Several academics told me that whatever Wikipedia’s shortcomings, they view the encyclopedia as a “consensus truth,” as one of them put it: It acts as a reality check in a society where facts are increasingly contested. That truth is less about data points — “How old is Joe Biden?” — than about complex events like the Covid-19 pandemic, in which facts are constantly evolving, frequently distorted and furiously debated. The truthfulness quotient is raised by Wikipedia’s transparency. Most Wikipedia entries include footnotes, links to source materials and lists of previous edits and editors — and experienced editors are willing to intercede when an article appears incomplete or lacks what Wikipedians call “verifiability.” Moreover, Wikipedia’s guidelines insist that its editors maintain an “N.P.O.V.” — neutral point of view — or risk being overruled (or, in the argot of wiki culture, “reverted”). And the site has a bent toward self-examination. You can find long disquisitions on Wikipedia that explore Wikipedia’s own reliability. An entry on how Wikipedia has fallen victim to hoaxes runs to more than 60 printed pages.
As difficult as the pursuit of truth can be for Wikipedians, though, it seems significantly harder for A.I. chatbots. ChatGPT has become infamous for generating fictional data points or false citations known as “hallucinations”; perhaps more insidious is the tendency of bots to oversimplify complex issues, like the origins of the Ukraine-Russia war, for example. One worry about generative A.I. at Wikipedia — whose articles on medical diagnoses and treatments are heavily visited — is related to health information. A summary of the March conference call captures the issue: “We’re putting people’s lives in the hands of this technology — e.g. people might ask this technology for medical advice, it may be wrong and people will die.”
This apprehension extends not just to chatbots but also to new search engines connected to A.I. technologies. In April, a team of Stanford University scientists evaluated four engines powered by A.I. — Bing Chat, NeevaAI, perplexity.ai and YouChat — and found that only about half of the sentences generated by the search engines in response to a query could be fully supported by factual citations. “We believe that these results are concerningly low for systems that may serve as a primary tool for information-seeking users,” the researchers concluded, “especially given their facade of trustworthiness.”

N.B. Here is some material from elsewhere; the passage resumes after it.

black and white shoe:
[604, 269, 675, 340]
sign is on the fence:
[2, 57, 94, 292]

What makes the goal of accuracy so vexing for chatbots is that they operate probabilistically when choosing the next word in a sentence; they aren’t trying to find the light of truth in a murky world. “These models are built to generate text that sounds like what a person would say — that’s the key thing,” Jesse Dodge says. “So they’re definitely not built to be truthful.” I asked Margaret Mitchell, a computer scientist who studied the ethics of A.I. at Google, whether factuality should have been a more fundamental priority for A.I. Mitchell, who says she was fired from the company after criticizing the direction of its work (Google says she was fired for violating the company’s security policies), said that most would find that logical. “This common-sense thing — ‘Shouldn’t we work on making it factual if we’re putting it forward for fact-based applications?’ — well, I think for most people who are not in tech, it’s like, ‘Why is this even a question?’” But, Mitchell said, the priorities at the big companies, now in frenzied competition with one another, are concerned with introducing A.I. products rather than reliability.
The road ahead will almost certainly lead to improvements. Mitchell told me that she foresees A.I. companies’ making gains in accuracy and reducing biased answers by using better data. “The state of the art until now has just been a laissez-faire data approach,” she said. “You just throw everything in, and you’re operating with a mind-set where the more data you have, the more accurate your system will be, as opposed to the higher quality of data you have, the more accurate your system will be.” Jesse Dodge, for his part, points to an idea known as “retrieval,” whereby a chatbot will essentially consult a high-quality source on the web to fact-check an answer in real time. It would even cite precise links, as some A.I.-powered search engines now do. “Without that retrieval element,” Dodge says, “I don’t think there’s a way to solve the hallucination problem.” Otherwise, he says, he doubts that a chatbot answer can gain factual parity with Wikipedia or the Encyclopaedia Britannica.
Market competition might help prompt improvement, too. Owain Evans, a researcher at a nonprofit in Berkeley, Calif., who studies truthfulness in A.I. systems, pointed out to me that OpenAI now has several partnerships with businesses, and those firms will care greatly about responses’ achieving a high level of accuracy. Google, meanwhile, is developing A.I. systems to work closely with medical professionals on disease detection and diagnostics. “There’s just going to be a very high bar there’,’ he adds, “so I think there are incentives for the companies to really improve this.”
At least for now, A.I. companies are focusing on what they call “fine tuning” when it comes to factuality. Sandhini Agarwal and Girish Sastry, researchers at OpenAI, the company that created ChatGPT, told me that their newer A.I. model, GPT-4, has made significant improvements over earlier models in what they called “factual content.” Those advances stem mainly from a process known as “reinforcement learning with human feedback” to help A.I. models differentiate between good and bad answers. But ChatGPT clearly has a way to go, both to fix hallucinations and to provide complex, multilayered and accurate answers to historical questions. When I asked Agarwal whether OpenAI’s systems could ever be completely accurate, or offer 400 footnotes, she said that it was possible. But there might always exist a tension between a model’s ambition to be factual and its efforts to be creative and fluent. As an A.I. developer, she explained, the goal was not for a chat model to “regurgitate” data it had been trained on. Rather, it was to see patterns of knowledge it could relate to users in fresh, conversational language.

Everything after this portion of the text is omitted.